§ **Task A**
In the rows, switch "Luftfiltration" to "Luftreinigung" in the lines running from the line with "Z-Line Filter Kunststoffrahmen" up to and including the line with "Luftfiltration für jeden Raum.". Give back only those lines, with everything else unchanged.
§ **Task B**
Resume the passage on the ineffective-assistance claims, continuing from its last sentence.

§ **Selected excerpt**
•••

Movant failed to allege how counsel's failure to argue that a weapon was not part of the factual basis to induce his guilty plea constituted deficient performance. The record and plea documents plainly show that neither the parties nor the Court mentioned or considered a dangerous weapon or firearm as part of the basis for the guilty plea. The argument would have been frivolous, so counsel was not deficient for failing to raise it at the Rule 11 hearing. See United States v. Kimler, 167 F.3d 889, 893 (5th Cir. 1999) (“An attorney's failure to raise a meritless argument thus cannot form the basis of a successful ineffective assistance of counsel claim because the result of the proceeding would not have been different had the attorney raised the issue.”); Sones v. Hargett, 61 F.3d 410, 415 n.5 (5th Cir. 1995) (“Counsel cannot be deficient for failing to press a frivolous point.”). Nor has Movant alleged how the failure to raise the argument prejudiced him. He is not entitled to relief on this conclusory claim, and it should be denied. See Miller v. Johnson, 200 F.3d 274, 282 (5th Cir. 2000) (holding that “conclusory allegations of ineffective assistance of counsel do not raise a constitutional issue in a federal habeas proceeding.”).

B. Failure to File Timely Objections to PSR

In his first ground, Movant also argues that counsel rendered ineffective assistance because he “[f]ailed to file any timely objections to the [PSR].” (See No. 3:18-CV-1756-D, doc. 1 at 4.)

Under Federal Rule of Criminal Procedure 32(f), “[w]ithin 14 days after receiving the [PSR], the parties must state in writing any objections, including objections to material information, sentencing guideline ranges, and policy statements contained in or omitted from the [PSR].” Fed. R. Crim. P. 32(f)(1). Here, the USPO issued the PSR on May 19, 2017. (See doc. 699-1.) Movant's counsel filed written objections to the PSR 14 days later, on June 2, 2017. (See doc. 714.) Because counsel timely filed objections to the PSR under Rule 32(f), Movant's claim is without merit and should be denied.

•••

§ **Input material**
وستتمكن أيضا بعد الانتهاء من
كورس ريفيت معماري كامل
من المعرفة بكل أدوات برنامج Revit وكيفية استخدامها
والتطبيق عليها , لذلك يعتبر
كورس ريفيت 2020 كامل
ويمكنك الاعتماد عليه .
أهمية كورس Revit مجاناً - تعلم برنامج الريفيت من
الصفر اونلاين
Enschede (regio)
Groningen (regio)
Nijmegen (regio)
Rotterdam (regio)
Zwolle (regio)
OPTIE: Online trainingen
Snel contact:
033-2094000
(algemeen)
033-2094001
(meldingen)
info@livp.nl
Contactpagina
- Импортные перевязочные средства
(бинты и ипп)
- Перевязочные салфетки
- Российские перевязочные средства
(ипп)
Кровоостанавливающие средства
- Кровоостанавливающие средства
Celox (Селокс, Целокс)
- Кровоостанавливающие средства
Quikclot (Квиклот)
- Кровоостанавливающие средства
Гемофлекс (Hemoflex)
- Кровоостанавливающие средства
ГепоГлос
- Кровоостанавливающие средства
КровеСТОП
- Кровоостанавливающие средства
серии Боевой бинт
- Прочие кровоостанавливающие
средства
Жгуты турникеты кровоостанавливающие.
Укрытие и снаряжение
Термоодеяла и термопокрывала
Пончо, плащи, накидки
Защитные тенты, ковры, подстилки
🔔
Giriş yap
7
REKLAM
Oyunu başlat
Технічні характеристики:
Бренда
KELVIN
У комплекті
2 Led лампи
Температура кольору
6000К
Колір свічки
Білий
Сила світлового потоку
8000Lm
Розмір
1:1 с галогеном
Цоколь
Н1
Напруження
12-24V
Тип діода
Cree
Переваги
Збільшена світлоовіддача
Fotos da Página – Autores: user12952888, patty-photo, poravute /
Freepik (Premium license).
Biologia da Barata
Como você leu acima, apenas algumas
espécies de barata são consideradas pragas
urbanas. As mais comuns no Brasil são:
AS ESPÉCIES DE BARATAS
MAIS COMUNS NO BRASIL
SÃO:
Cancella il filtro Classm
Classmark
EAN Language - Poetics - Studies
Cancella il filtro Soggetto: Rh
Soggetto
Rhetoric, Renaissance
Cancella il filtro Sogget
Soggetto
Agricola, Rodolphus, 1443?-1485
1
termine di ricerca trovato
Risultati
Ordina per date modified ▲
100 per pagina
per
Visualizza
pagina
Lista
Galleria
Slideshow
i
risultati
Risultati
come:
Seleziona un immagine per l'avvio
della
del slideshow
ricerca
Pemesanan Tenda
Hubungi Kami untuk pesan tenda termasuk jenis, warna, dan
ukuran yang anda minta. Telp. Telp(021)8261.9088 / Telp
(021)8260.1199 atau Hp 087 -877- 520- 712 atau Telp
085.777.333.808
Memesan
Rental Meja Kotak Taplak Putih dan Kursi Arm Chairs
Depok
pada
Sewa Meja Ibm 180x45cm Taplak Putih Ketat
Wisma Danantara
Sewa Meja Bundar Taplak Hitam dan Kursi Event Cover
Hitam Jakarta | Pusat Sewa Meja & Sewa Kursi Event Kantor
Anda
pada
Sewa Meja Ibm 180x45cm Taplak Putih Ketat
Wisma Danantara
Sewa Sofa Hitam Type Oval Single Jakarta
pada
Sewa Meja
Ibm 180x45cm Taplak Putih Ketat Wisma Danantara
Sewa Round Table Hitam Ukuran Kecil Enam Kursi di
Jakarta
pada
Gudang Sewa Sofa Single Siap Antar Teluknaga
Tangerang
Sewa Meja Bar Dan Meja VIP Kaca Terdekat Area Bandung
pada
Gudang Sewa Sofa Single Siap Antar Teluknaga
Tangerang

•••

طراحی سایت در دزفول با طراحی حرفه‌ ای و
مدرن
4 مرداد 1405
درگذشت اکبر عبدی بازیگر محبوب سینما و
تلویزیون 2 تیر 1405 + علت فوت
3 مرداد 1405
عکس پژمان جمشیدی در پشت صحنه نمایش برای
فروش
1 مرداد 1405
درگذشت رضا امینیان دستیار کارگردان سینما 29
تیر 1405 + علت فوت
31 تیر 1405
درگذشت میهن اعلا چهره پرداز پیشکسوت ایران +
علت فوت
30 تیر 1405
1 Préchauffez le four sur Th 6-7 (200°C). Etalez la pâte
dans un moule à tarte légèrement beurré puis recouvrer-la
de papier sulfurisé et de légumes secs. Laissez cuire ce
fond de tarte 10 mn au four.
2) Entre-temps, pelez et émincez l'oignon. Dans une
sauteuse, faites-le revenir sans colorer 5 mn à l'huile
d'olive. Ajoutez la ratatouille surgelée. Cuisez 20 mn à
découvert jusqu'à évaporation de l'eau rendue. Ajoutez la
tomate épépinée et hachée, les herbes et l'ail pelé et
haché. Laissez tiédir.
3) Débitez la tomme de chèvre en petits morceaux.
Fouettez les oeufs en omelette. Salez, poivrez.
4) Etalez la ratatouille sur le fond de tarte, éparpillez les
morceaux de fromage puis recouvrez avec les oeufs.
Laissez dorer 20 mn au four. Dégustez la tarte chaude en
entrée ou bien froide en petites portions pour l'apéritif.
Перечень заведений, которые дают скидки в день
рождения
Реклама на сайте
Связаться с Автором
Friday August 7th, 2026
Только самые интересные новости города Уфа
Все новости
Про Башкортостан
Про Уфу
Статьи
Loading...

•••

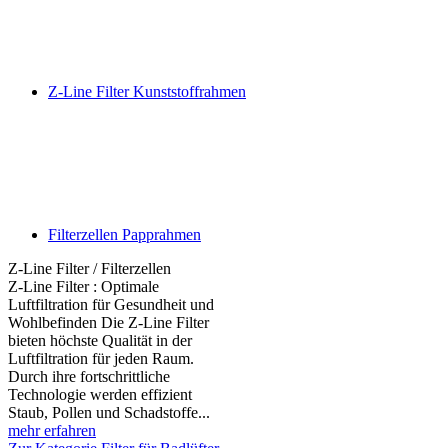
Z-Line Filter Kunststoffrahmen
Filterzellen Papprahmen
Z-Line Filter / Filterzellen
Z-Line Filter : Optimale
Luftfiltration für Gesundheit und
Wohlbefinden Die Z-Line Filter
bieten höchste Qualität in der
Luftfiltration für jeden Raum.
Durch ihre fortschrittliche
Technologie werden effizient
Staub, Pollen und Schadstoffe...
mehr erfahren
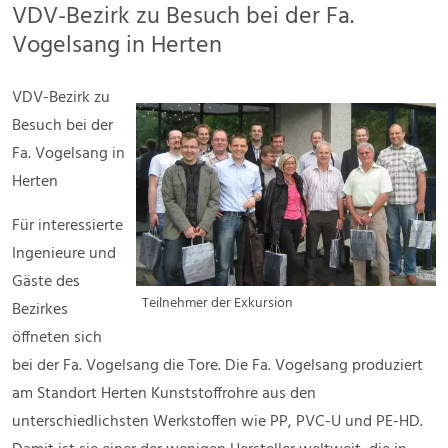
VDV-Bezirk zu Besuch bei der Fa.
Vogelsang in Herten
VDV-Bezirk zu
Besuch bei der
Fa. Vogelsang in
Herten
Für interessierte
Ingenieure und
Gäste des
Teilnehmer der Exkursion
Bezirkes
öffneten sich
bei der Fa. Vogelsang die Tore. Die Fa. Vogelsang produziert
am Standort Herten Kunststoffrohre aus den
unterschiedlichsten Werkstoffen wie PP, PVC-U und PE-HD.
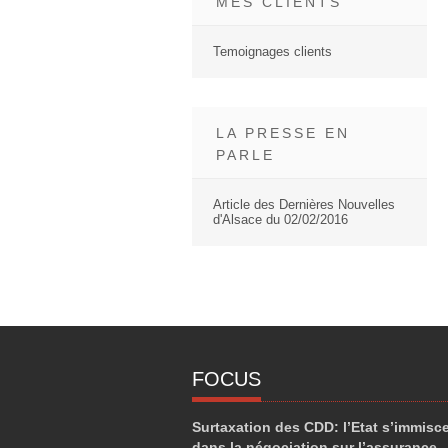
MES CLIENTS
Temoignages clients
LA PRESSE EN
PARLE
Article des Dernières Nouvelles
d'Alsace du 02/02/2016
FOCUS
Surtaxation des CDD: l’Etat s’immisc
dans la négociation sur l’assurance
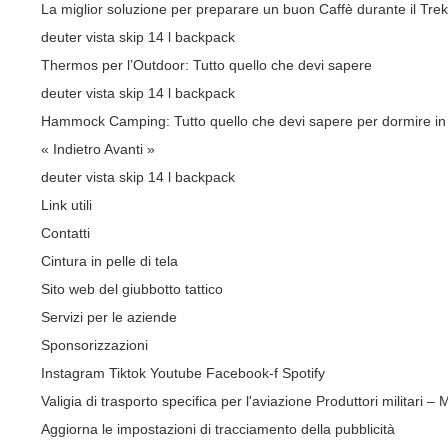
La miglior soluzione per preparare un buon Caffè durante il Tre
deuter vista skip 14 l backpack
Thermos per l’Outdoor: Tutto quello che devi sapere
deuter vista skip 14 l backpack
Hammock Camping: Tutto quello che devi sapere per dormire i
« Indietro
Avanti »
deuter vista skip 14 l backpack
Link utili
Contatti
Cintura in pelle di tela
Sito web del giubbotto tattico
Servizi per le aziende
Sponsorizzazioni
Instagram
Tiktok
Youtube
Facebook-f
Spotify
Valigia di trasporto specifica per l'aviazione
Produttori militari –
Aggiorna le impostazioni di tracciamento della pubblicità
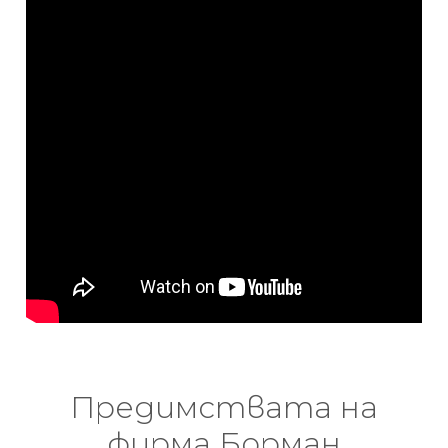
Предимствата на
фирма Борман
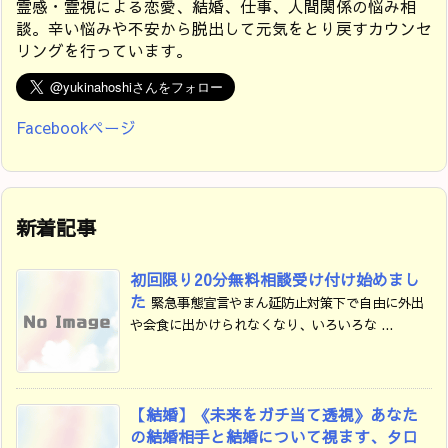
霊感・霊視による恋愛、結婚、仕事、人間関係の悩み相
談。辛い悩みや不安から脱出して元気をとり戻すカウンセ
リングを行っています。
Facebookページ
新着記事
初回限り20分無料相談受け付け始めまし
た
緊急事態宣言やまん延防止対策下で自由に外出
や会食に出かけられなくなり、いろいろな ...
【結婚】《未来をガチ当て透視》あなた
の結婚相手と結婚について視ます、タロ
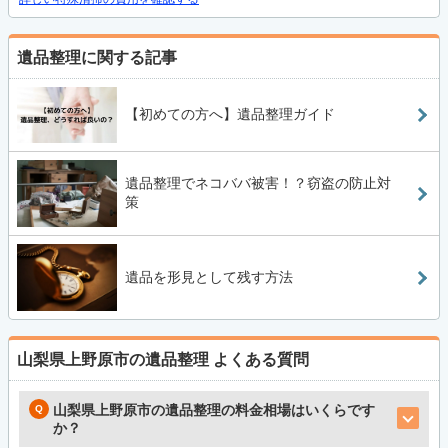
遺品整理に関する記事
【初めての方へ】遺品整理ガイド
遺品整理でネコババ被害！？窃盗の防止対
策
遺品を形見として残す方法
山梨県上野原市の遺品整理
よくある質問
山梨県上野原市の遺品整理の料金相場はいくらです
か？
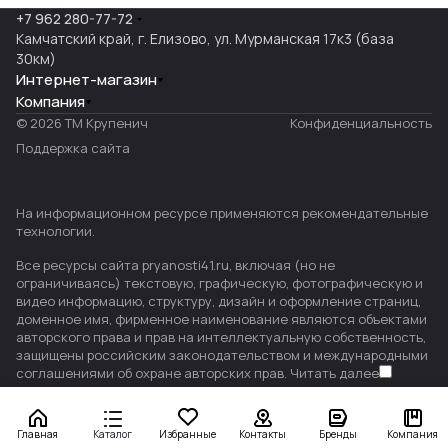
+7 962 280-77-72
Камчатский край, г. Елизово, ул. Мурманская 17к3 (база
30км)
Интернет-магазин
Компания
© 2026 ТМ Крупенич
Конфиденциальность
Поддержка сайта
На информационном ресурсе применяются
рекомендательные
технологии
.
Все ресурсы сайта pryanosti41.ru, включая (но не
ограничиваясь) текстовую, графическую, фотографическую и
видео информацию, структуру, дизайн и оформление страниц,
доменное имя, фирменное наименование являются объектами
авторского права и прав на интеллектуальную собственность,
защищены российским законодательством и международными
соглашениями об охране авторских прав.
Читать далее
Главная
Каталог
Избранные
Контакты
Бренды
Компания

•••

§ **Expected answer A**
Z-Line Filter Kunststoffrahmen
Filterzellen Papprahmen
Z-Line Filter / Filterzellen
Z-Line Filter : Optimale
Luftreinigung für Gesundheit und
Wohlbefinden Die Z-Line Filter
bieten höchste Qualität in der
Luftreinigung für jeden Raum.

§ **Expected answer B**
C. Failure to Object to PSR Enhancements

In both his first and second grounds, respectively, Movant argues that his counsel was ineffective because he failed to “object to the two-level addition to his offense level for the possession of a weapon [ ] under U.S.S.G. § 2D1.1[ ](b)(1), ” and to “object to the two-level enhancement for weapon under USSG § 2D1.1(b)(1).” (No. 3:18-CV-1756-D-BH, doc. 1 at 4-5.)

Here, counsel expressly objected “to the 2-level possession of a dangerous weapon enhancement contained in USSG § 2D1.1(b)(1)”, and argued that the PSR did not: (1) establish a temporal and spatial nexus between Movant, the weapon, and the charged offense; and (2) base the enhancement on any co-conspirator's reasonably foreseeable possession of a weapon. (See doc. 714 at 1-4.) The USPO submitted an addendum to the PSR addressing counsel's objection to the two-level enhancement. (See doc. 715-1.) Because the record establishes that counsel objected to the two-level increase to Movant's base offense level for possession of a dangerous weapon under U.S.S.G. § 2D1.1(b)(1), Movant is not entitled to § 2255 relief on this claim.

In his reply, Movant appears to concede that counsel timely objected to the two-level enhancement for possession of a firearm, and instead argues that allowing “the two-level enhancement to remain intact without arguing the factual basis for the timely Rule 32 objection and, thus, conceding [Movant's] guilt over his intransigent objection was clearly deficient.” (No. 3:18-CV-1756-D-BH, doc. 6 at 2.) He alleges that “[t]here was sufficient cause to question the credibility of the two confidential informants' statements, and [Movant] had never been in possession of the firearm when he possessed any drugs . . . . [and] the $620 in his possession at the time of his arrest was not a substantial amount of money supporting the notion those funds were from a recent drug sale.” (Id.)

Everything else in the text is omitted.